The Deadlock Empire – Slay Dragons, Master Concurrency (2016) - guessmyname
https://deadlockempire.github.io/#main
======
ALittleLight
I enjoyed it, but the levels felt very easy. I'd also suggest some way to work
in words like mutex or semaphore more. If you named every variable xxxMutex
for example the game would do a better job of teaching the vocabulary (I
think). As is, it's easy to just manipulate the threads without really knowing
the names of the synchronization elements.

------
Ace17
Great idea!
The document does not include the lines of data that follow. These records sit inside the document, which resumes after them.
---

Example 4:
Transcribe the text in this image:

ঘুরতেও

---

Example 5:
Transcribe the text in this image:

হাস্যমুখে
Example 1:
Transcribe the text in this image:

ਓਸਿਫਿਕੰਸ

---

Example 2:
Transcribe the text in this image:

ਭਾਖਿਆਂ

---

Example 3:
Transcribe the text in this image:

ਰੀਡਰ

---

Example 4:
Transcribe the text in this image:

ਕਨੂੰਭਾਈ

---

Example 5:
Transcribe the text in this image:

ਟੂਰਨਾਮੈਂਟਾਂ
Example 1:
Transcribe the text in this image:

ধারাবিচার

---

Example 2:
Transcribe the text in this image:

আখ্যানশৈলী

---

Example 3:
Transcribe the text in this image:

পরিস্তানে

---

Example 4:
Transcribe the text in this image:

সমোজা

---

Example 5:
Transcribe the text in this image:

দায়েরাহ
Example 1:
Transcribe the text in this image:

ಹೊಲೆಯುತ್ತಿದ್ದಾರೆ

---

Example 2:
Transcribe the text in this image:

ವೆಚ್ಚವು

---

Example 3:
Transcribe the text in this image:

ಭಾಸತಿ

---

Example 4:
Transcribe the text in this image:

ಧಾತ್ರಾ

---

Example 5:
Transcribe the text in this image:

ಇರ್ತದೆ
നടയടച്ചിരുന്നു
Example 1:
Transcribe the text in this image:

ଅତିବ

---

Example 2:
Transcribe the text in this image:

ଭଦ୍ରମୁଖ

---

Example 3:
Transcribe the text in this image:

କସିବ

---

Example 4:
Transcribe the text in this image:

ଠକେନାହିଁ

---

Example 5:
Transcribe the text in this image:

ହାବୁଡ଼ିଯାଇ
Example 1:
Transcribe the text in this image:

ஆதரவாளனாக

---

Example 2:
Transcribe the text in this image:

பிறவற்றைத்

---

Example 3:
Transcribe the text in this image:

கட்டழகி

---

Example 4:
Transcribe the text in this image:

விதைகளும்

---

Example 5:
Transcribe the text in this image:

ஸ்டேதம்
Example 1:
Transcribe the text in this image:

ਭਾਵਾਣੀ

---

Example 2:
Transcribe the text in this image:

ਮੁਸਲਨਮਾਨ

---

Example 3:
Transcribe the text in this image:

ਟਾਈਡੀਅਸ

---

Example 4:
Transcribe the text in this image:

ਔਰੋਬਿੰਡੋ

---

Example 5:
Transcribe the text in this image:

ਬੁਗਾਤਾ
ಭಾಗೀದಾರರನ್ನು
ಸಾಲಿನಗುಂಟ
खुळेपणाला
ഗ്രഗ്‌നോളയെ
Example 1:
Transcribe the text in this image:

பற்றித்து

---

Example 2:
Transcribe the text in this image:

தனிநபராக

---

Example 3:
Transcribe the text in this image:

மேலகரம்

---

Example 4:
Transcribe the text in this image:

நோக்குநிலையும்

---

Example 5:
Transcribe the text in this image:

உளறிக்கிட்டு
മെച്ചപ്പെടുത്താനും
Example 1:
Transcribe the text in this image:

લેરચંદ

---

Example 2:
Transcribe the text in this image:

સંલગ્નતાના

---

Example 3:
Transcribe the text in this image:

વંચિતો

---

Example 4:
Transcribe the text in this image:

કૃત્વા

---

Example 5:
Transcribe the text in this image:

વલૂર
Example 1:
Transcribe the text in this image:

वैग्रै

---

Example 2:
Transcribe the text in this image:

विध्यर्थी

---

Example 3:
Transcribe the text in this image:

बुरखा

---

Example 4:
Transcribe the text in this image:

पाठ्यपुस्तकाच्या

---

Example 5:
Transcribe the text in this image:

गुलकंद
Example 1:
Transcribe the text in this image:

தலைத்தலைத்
This might be a fantastic pedagogic tool.

Some minor details that annoyed me (I'm only listing them here for improvement
purposes):

\- You can't "Expand" the whole program, only one statement at a time.
However, having the fully expanded view is IMHO key to correct concurrent
reasoning.

\- Each mission's objective is hidden inside a big explanation text. I already
know what mutexes/deadlocks/atomics/monitors/etc. are, I just want to play,
thus I only need to know what will be considered as victory (as you can't
unambiguously deduce it from the code: sometimes you must reach an
Assert(false), sometimes you must deadlock the program, etc.).

\- The confirmation dialog for 'reset level' is annoying (especially
considering the 1s visual fade delay).

I'm only expressing those minor quibbles of mine for improvement purposes ;
this game is fun and pedagogic and its author cleary did a great job here.
Thanks to her/him!

------
madhadron
This was a great diversion while waiting for dinner to cook!

------
clarry
Fun, but maybe not terribly educational.

It'd be easier to internalize the pitfalls of concurrency when shown a
problem, and a way to (attempt to) fix it, and the ways the fix breaks, and
the correct way.

You can play this game like a zombie without really understanding what the
code is trying to do; all you see is a broken attempt at doing _something_ and
you don't need to understand much to break it.